> [Exercise aim] Please pull the text out of the material below and reproduce every line unchanged. Leave the pictures out of your answer.

━━━━━━━━━━━━━━━━━━━━━━━━━━━━━━

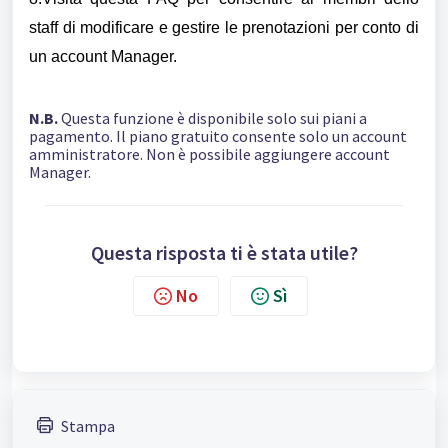
staff di modificare e gestire le prenotazioni per conto di
un account Manager.
N.B.
Questa funzione è disponibile solo sui piani a
pagamento. Il piano gratuito consente solo un account
amministratore. Non è possibile aggiungere account
Manager.
Questa risposta ti è stata utile?
No
Sì
Stampa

━━━━━━━━━━━━━━━━━━━━━━━━━━━━━━

> [Answer for the task]
staff di modificare e gestire le prenotazioni per conto di
un account Manager.
N.B.
Questa funzione è disponibile solo sui piani a
pagamento. Il piano gratuito consente solo un account
amministratore. Non è possibile aggiungere account
Manager.
Questa risposta ti è stata utile?
No
Sì
Stampa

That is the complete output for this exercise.